(Data to examine)

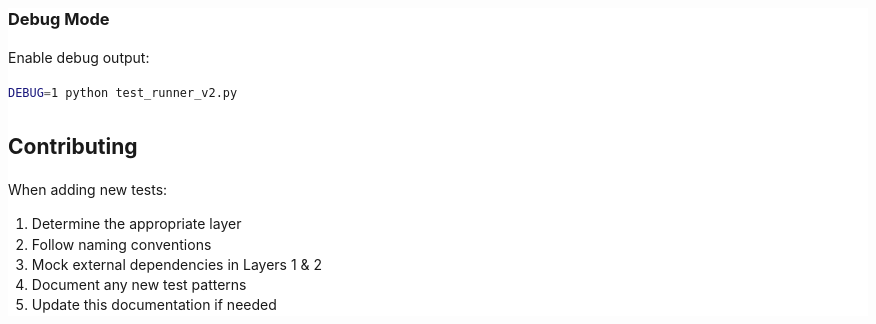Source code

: ### Debug Mode

Enable debug output:
```bash
DEBUG=1 python test_runner_v2.py
```

## Contributing

When adding new tests:
1. Determine the appropriate layer
2. Follow naming conventions
3. Mock external dependencies in Layers 1 & 2
4. Document any new test patterns
5. Update this documentation if needed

(End Data to examine)

Assignment: After finding the line that contains "3. Mock external dependencies in Layers 1 & 2" in the records above, copy that line and each one after it exactly, through the final line.

Solved exercise:
3. Mock external dependencies in Layers 1 & 2
4. Document any new test patterns
5. Update this documentation if needed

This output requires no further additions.